Concernant l’appel à la destitution du président, notre interlocuteur estime que cette demande est infondée. “La demande visant à révoquer le président du conseil communal démontre que ceux qui la formulent ne connaissent pas la loi. Ils invoquent l’absence du président comme cause, mais il ne s’agit pas d’un fonctionnaire. Du moment qu’il assiste aux réunions et signe les documents nécessaires, rien ne prouve qu’il ne remplissait pas ses obligations. Et quand bien même ce serait le cas, la révocation est le fruit d’une procédure judiciaire”.
Samir : nouvelle prorogation de l’activité
Ce jugement de prorogation de la « continuité de l’activité » a été rendu le jeudi 17 octobre, à la demande de Abdekbir Safadi, syndic judiciaire chargé de la liquidation de la Samir.
Cette décision vient en application de l’article 652 du Code de commerce qui dispose que « lorsque l’intérêt général ou l’intérêt des créanciers nécessite la continuation de l’activité de l’entreprise soumise à liquidation judiciaire, le tribunal peut autoriser cette continuation pour une durée qu’il fixe, soit d’office soit à la demande du syndic ou du procureur du Roi. »
Mise en liquidation en mars 2016, la Samir bénéficie depuis lors de prolongations constantes de continuation d’activité. Ces délais permettent d’éviter la vente « en lots » de la raffinerie, ce qui acterait sa mort officielle. La piste privilégiée par les organes de la procédure consiste plutôt en une cession globale à un repreneur, option qui permettrait de relancer l’entreprise.
Hôtel Avanti : après le couac Aït Menna, la vente relancée
Ce mercredi 16 octobre, le tribunal de commerce de Casablanca a lancé un nouvel appel à manifestation d’intérêt pour la vente de l’hôtel 4 étoiles Avanti à Mohammédia.
Cette vente s’inscrit dans le cadre de la liquidation judiciaire de la Société Hôtelière Samir.

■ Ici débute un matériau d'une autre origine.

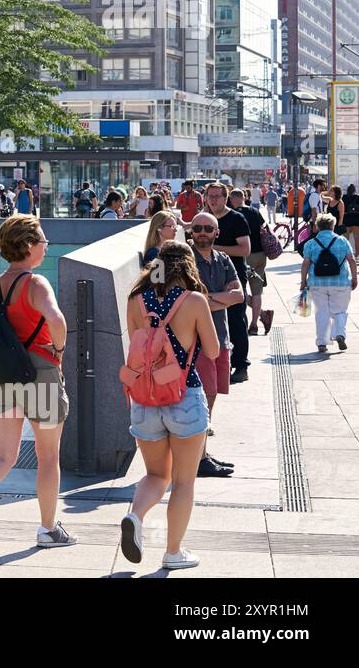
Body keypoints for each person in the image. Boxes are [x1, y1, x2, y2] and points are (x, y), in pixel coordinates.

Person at [0, 214, 75, 553]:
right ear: (27, 246)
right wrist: (59, 351)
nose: (46, 246)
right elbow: (56, 319)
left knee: (4, 455)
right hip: (40, 372)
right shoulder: (36, 284)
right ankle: (48, 529)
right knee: (48, 455)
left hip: (1, 374)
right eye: (43, 241)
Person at [119, 241, 223, 570]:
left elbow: (137, 348)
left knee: (154, 474)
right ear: (187, 266)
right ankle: (173, 552)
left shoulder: (136, 299)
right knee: (183, 481)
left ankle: (135, 515)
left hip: (145, 399)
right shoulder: (194, 300)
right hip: (183, 395)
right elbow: (213, 351)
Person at [188, 213, 242, 478]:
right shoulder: (185, 261)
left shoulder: (223, 259)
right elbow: (191, 301)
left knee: (210, 398)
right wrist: (224, 299)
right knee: (202, 398)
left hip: (221, 337)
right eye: (197, 228)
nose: (202, 232)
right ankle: (197, 459)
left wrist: (210, 299)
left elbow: (239, 295)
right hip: (197, 342)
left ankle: (202, 454)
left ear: (216, 232)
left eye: (207, 228)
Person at [205, 182, 251, 384]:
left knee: (236, 320)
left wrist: (215, 247)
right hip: (208, 277)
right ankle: (215, 365)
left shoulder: (236, 218)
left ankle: (241, 366)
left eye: (218, 196)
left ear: (226, 198)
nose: (214, 200)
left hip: (233, 277)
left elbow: (245, 250)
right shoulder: (204, 219)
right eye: (210, 196)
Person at [300, 212, 356, 354]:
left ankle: (322, 343)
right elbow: (351, 260)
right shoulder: (343, 241)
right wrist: (355, 279)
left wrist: (303, 281)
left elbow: (305, 264)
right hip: (341, 281)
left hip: (317, 282)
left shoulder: (310, 243)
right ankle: (339, 334)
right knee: (340, 310)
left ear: (317, 227)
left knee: (322, 312)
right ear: (333, 225)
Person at [230, 189, 272, 337]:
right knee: (257, 292)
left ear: (231, 199)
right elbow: (264, 228)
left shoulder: (232, 215)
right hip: (260, 254)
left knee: (237, 289)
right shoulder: (255, 212)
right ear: (244, 198)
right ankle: (254, 324)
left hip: (243, 256)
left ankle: (261, 315)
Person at [343, 184, 359, 250]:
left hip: (346, 219)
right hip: (356, 219)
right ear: (354, 190)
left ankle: (346, 254)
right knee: (357, 239)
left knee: (346, 239)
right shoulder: (358, 197)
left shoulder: (344, 197)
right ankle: (357, 255)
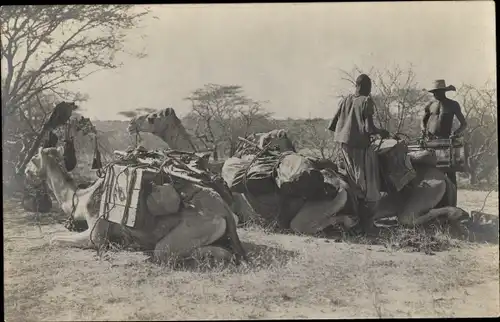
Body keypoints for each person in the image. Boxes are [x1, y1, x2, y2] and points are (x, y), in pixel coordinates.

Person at [327, 74, 389, 232]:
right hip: (360, 148)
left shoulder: (345, 100)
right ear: (367, 87)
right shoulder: (366, 101)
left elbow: (332, 125)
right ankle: (366, 224)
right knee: (368, 186)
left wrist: (347, 132)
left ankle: (355, 222)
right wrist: (381, 132)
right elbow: (369, 129)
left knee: (353, 182)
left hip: (344, 147)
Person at [421, 79, 467, 186]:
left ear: (444, 91)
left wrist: (456, 133)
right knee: (431, 170)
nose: (435, 94)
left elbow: (464, 124)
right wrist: (423, 129)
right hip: (430, 142)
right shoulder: (430, 105)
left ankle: (452, 199)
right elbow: (423, 121)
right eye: (434, 92)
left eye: (437, 92)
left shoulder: (453, 104)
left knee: (449, 171)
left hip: (446, 141)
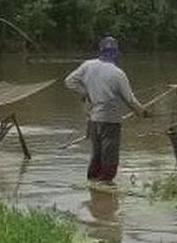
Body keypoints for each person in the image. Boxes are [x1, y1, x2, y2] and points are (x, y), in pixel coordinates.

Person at [64, 36, 149, 185]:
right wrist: (142, 112)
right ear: (116, 53)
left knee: (96, 154)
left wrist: (85, 94)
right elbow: (129, 99)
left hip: (93, 119)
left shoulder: (88, 65)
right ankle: (105, 186)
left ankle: (92, 184)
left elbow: (69, 81)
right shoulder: (118, 73)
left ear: (100, 51)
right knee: (109, 155)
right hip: (110, 120)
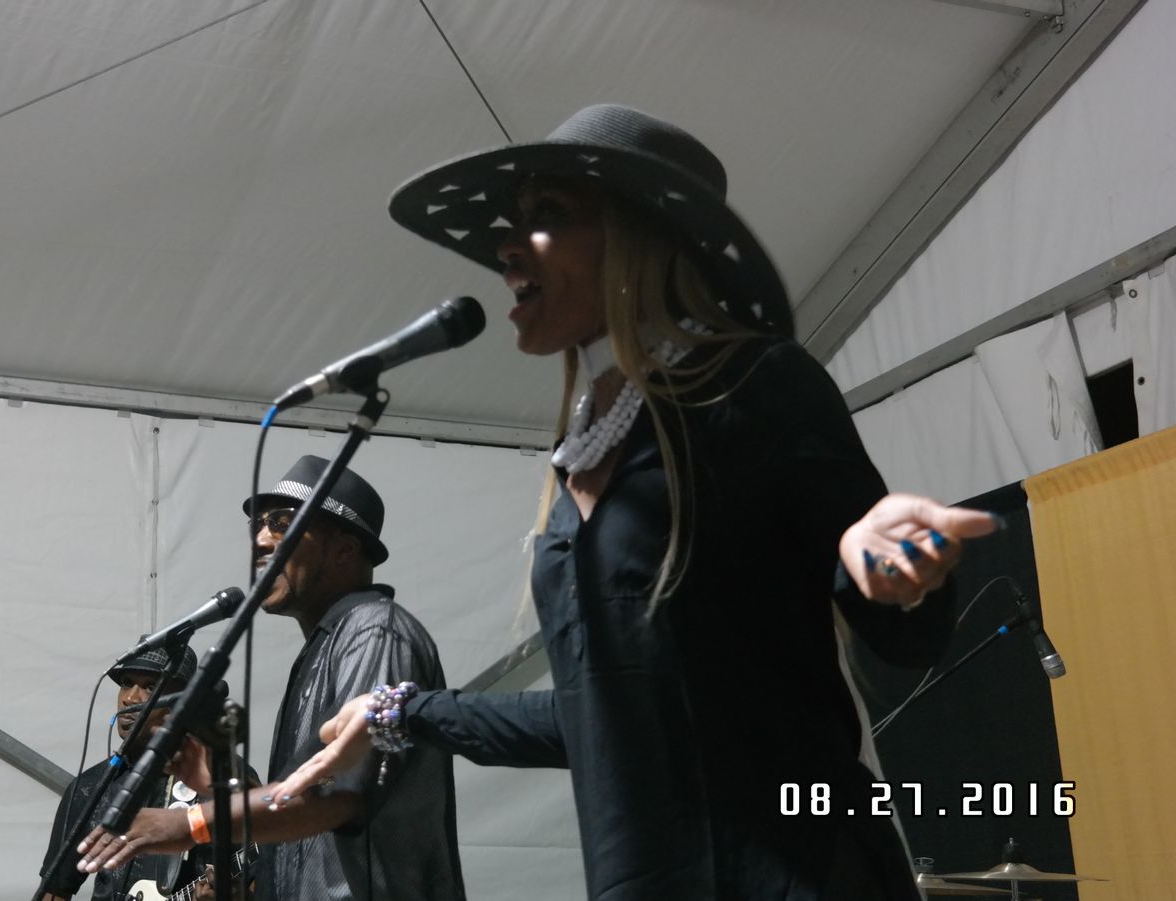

Le prix d’ouverture est fixé à 165 millions de dirhams, selon une évaluation d’expertise. Les candidats intéressés auront 30 jours pour soumettre leurs offres écrites. Celles-ci doivent inclure des prévisions d’activité, le prix d’acquisition et des garanties d’exécution.
Cette relance fait suite à une première tentative de vente infructueuse. L’hôtel Avanti avait été attribué à la société Aylis Fedala, dirigée par la famille Aït Menna. Cette société avait proposé 165 MDH. Bien que l’offre ait été validée en février, elle a été annulée quatre mois plus tard à la demande de l’acheteur, sans explication claire.
Le retrait d’Aylis Fedala a créé un vide dans le processus de vente. D’autres investisseurs, comme Wifaq Development, avaient montré de l’intérêt, proposant même 170 MDH. Cependant, leur offre avait été écartée en faveur d’Aylis Fedala, qui s’est finalement retirée.
Les nouvelles conditions de vente stipulent que les offres doivent inclure des éléments clés, comme le niveau et les perspectives d’emploi. Les propositions seront reçues par le syndic judiciaire Abdelkbir Safadi, au tribunal de commerce.